“Abraham Lincoln and the First-Person Plural: A Study in Language and Leadership”, 2011-04-21 ():
The 2009 bicentennial of Abraham Lincoln’s birth brought forth an outpouring of fresh studies of the man and his times. The new scholarship largely affirmed the long-standing consensus about the 16th president and his greatness. His was an almost superhuman achievement in holding the Union together, emancipating the slaves, and ultimately leading the North to victory.
This study offers a novel evaluation of one key element of Lincoln’s leadership. It details how Lincoln frequently and surprisingly substituted “we” for “I” in his famous addresses, as no political leader had done before him, and explores how his preference for the plural over singular first-person pronoun enabled his political ascendancy in the 1850s and sustained his presidency during the war.
His syntax offers a linguistic window into understanding his timely, unique, and uniquely self-conscious, style of leadership.
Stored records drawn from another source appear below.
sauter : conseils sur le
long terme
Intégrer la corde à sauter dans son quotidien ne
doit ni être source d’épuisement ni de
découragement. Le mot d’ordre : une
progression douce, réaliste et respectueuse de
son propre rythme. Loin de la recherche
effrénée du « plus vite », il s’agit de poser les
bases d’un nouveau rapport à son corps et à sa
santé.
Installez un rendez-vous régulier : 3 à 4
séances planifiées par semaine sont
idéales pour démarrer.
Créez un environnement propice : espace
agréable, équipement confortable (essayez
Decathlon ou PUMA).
Although not exactly a man of letters, Lincoln proved to be a great leader in large measure because of his steadfast beliefs about a union and an inclusive vision of American nationhood so powerfully expressed in his exceptional use of the first-person plural.
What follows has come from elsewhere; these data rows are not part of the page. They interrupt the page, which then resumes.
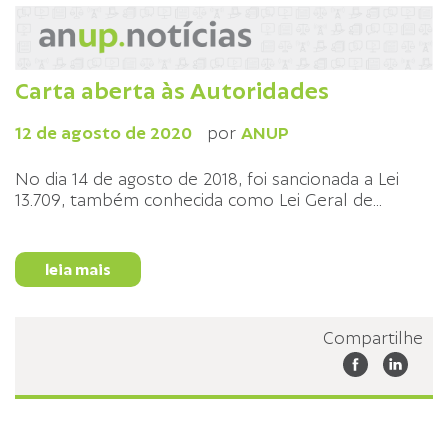
Carta aberta às Autoridades
12 de agosto de 2020
por
ANUP
No dia 14 de agosto de 2018, foi sancionada a Lei
13.709, também conhecida como Lei Geral de
...
leia mais
Compartilhe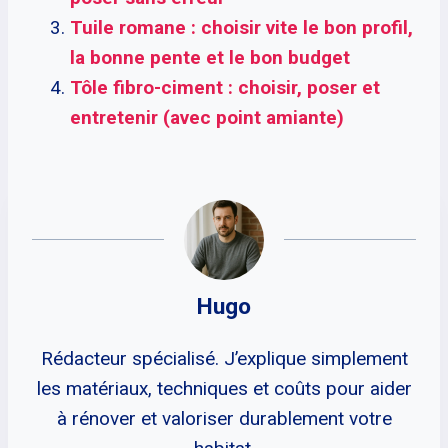
Tuile romane : choisir vite le bon profil,
la bonne pente et le bon budget
Tôle fibro-ciment : choisir, poser et
entretenir (avec point amiante)
Hugo
Rédacteur spécialisé. J’explique simplement
les matériaux, techniques et coûts pour aider
à rénover et valoriser durablement votre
[Keywords: Lincoln, leadership, rhetoric, U.S. citizenship, nationalism]
…Lincoln seldom speaks of himself in the singular “I”, often resorting to tortured syntax and impersonal constructions to obviate the need for the first-person singular. Perhaps no American leader used the first-person plural more and more astutely than Abraham Lincoln. Certainly, none used the first-person singular more sparingly.9 In The Collected Works of Abraham Lincoln “we” appears 12,000×. In his two greatest speeches, “I” is conspicuous by its absence. Only once in the 701-word Second Inaugural does Lincoln use it and only to conjugate the modest verb to trust; in the 272 words of the exceedingly economical Gettysburg Address he employs “we” 10× and “I” not at all.